▸ **About this task**: In the lines below, substitute "engineers" for every "developers" and change nothing else. Leave the pictures out of your answer.

▸ **Data for review**:
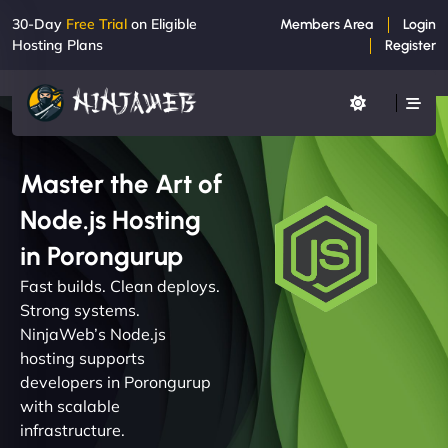
30-Day
Free Trial
on Eligible
Members Area
Login
Hosting Plans
Register
Master the Art of
Node.js Hosting
in Porongurup
Fast builds. Clean deploys.
Strong systems.
NinjaWeb’s Node.js
hosting supports
developers in Porongurup
with scalable
infrastructure.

▸ **Answer to the problem**:
30-Day
Free Trial
on Eligible
Members Area
Login
Hosting Plans
Register
Master the Art of
Node.js Hosting
in Porongurup
Fast builds. Clean deploys.
Strong systems.
NinjaWeb’s Node.js
hosting supports
engineers in Porongurup
with scalable
infrastructure.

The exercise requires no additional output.